▶ **TASKS TO CARRY OUT**
A. Copy the passage of the report on the former police chief starting with "Brenda Lynn Cavoretto, 47, of" and going on through "severe psychological trauma.", substituting "body" for "corpse".
B. Continue the report on the former police chief from the point where it stops.

▶ **EXTRACT TO READ**
=======

Authorities in Olympia, WA, have charged a former small-town police chief with fraud because she allegedly collected workers’ compensation benefits for several years while working full time as a pinup model.
Brenda Lynn Cavoretto, 47, of Gold Bar, faces two charges of making false or misleading statements to collect workers’ compensation benefits from the state.
According to the Department of Labor and Industries, the accused was illegally claiming workers’ comp benefits for about four years while moonlighting as a pinup model. She qualified for the benefits after she was reportedly injured in 2012 when she was the police chief of Coulee City, WA. In February of that year, she was tasked with removing a 285-pound corpse of a domestic violence suspect who had hanged himself. The body ended up falling and crushing her, causing injuries to her back, shoulder, and abdomen, as well as severe psychological trauma.
The former police chief was transferred to work as a police officer in Soap Lake until May 2013, when she started receiving wage-replacement payments from the state for lingering physical and mental damages from the previous incident, sources indicate. Charging papers claim she started receiving therapy in 2015 and told her therapist she was having nightmares and had been unable to leave the house. The therapist diagnosed her with depression and post-traumatic stress disorder.

=======

(Items from a dataset)

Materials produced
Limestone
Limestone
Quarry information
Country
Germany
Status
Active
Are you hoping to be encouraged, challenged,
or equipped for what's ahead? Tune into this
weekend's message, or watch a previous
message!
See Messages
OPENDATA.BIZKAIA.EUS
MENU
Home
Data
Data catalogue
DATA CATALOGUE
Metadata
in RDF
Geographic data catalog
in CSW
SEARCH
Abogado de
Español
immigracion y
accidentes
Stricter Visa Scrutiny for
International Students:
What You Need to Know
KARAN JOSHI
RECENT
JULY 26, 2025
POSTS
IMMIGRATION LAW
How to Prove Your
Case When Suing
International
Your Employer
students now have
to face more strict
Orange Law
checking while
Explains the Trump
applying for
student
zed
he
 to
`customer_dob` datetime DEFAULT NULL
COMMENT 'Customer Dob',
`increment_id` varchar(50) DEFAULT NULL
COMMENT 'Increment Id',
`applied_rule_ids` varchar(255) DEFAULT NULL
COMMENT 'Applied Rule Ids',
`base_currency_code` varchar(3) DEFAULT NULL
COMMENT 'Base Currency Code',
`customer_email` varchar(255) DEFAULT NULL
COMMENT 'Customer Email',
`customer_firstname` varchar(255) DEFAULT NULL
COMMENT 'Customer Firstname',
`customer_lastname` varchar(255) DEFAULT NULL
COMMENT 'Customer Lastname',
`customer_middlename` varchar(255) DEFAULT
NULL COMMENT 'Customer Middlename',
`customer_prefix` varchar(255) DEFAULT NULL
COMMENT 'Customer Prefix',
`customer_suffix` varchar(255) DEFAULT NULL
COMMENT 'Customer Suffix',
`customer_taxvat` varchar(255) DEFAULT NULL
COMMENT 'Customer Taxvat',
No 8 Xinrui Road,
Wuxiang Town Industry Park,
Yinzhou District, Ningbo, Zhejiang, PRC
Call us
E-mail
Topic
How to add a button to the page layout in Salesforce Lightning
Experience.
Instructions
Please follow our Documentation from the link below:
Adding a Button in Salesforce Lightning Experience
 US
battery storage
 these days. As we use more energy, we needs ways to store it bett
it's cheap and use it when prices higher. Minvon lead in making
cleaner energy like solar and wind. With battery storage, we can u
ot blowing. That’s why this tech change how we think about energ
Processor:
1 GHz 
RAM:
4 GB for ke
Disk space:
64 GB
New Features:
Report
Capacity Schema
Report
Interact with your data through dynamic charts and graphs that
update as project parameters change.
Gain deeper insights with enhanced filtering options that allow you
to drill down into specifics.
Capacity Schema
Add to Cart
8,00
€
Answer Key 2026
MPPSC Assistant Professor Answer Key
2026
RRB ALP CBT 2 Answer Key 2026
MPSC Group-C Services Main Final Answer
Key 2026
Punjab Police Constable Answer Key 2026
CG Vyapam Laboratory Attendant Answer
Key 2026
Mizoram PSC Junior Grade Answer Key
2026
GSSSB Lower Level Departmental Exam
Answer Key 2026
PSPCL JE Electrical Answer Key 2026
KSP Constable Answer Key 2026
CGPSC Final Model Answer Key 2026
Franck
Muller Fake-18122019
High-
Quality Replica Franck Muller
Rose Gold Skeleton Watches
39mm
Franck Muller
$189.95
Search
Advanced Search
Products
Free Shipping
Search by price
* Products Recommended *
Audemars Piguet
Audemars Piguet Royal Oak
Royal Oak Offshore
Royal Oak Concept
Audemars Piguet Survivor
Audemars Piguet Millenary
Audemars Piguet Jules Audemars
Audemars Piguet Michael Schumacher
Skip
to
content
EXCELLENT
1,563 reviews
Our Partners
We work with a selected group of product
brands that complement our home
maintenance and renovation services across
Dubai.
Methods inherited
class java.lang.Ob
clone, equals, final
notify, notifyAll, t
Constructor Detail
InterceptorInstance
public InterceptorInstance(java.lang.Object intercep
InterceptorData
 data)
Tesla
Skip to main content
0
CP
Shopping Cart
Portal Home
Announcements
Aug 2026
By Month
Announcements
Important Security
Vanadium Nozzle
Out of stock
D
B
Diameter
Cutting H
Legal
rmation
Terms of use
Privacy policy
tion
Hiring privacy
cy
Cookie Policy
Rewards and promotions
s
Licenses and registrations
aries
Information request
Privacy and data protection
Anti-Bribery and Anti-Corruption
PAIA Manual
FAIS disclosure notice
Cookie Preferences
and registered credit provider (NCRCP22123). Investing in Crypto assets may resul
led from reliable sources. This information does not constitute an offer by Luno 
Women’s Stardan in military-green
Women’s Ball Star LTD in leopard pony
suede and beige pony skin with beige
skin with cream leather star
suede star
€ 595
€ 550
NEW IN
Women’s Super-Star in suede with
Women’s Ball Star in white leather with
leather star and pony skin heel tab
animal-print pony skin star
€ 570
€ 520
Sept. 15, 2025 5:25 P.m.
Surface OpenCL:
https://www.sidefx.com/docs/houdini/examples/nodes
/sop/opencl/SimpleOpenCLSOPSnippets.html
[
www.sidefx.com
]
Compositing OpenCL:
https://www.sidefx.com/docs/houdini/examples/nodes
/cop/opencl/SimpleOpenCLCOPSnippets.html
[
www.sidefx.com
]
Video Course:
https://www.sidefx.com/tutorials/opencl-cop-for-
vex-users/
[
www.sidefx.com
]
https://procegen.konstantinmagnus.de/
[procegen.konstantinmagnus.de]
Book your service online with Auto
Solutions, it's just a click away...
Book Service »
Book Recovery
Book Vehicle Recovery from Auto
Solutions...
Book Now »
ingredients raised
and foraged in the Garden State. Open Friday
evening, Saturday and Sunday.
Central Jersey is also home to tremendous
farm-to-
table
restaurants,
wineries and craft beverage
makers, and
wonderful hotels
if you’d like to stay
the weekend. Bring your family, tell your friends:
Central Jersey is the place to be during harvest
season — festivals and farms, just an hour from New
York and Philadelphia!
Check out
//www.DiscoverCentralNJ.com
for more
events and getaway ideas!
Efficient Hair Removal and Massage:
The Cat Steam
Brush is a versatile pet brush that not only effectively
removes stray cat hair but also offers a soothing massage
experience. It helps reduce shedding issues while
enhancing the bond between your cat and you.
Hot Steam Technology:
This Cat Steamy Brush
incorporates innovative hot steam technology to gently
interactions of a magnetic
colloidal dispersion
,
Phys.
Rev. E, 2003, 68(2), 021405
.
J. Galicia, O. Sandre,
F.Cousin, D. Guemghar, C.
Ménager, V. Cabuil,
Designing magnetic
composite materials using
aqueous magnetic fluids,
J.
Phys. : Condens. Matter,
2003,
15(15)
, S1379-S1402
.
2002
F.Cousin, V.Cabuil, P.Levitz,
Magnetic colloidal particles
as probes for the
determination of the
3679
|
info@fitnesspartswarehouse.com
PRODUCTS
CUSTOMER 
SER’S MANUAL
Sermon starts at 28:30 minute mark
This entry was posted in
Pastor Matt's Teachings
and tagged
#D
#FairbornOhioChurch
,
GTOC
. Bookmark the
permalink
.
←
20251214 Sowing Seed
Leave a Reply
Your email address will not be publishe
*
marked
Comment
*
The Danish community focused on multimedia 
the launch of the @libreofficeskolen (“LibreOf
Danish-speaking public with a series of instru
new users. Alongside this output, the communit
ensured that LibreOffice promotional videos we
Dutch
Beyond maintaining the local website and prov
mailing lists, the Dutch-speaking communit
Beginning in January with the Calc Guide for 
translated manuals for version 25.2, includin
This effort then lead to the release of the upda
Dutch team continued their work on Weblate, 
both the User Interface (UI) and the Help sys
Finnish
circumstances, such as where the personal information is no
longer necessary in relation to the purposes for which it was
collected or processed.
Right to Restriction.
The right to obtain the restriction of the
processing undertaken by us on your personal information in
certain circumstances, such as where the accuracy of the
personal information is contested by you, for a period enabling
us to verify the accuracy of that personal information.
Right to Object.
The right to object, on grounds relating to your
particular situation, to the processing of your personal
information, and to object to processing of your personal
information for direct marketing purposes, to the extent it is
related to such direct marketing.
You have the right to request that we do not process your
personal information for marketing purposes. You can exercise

=======

▶ **ANSWERS FOR THE EXERCISE**
A.
Brenda Lynn Cavoretto, 47, of Gold Bar, faces two charges of making false or misleading statements to collect workers’ compensation benefits from the state.
According to the Department of Labor and Industries, the accused was illegally claiming workers’ comp benefits for about four years while moonlighting as a pinup model. She qualified for the benefits after she was reportedly injured in 2012 when she was the police chief of Coulee City, WA. In February of that year, she was tasked with removing a 285-pound body of a domestic violence suspect who had hanged himself. The body ended up falling and crushing her, causing injuries to her back, shoulder, and abdomen, as well as severe psychological trauma.

B.
The defendant’s case manager called for an investigation in the spring of 2019 after he noticed she had been receiving treatment for four years and was showing no signs of improvement. Investigators reportedly discovered that the defendant ran a modeling business called Annabella Derringer from 2015 through early 2020. She was allegedly photographing pinup models, organizing pinup fundraisers and pageants, and was often photographed herself as a pinup model using aliases like The Black Widow Bettie and Tuff As Nailz. She posted on her social media that she appeared as a model and photographer in 52 publications, including three magazine covers and three calendars, charging documents claim.
The defendant also reportedly worked with her husband’s magazine, Electric Pinup Magazine, and ran a nonprofit group, Electric Pinup Dolls, which raised money for veterans and first responders. Investigators further allege that she told a crowd at a bar in October 2019 that her work with the nonprofit was a “full-time job.” It is not clear how much income Cavoretto made from her pinup photography work.
In total, investigators found that the defendant received more than $67,000 in workers’ compensation benefits from 2015 to 2019, according to charging documents. The charges against her stem from official declarations she made on government forms from September 2018 to February 2020, claiming that she was unable to seek employment.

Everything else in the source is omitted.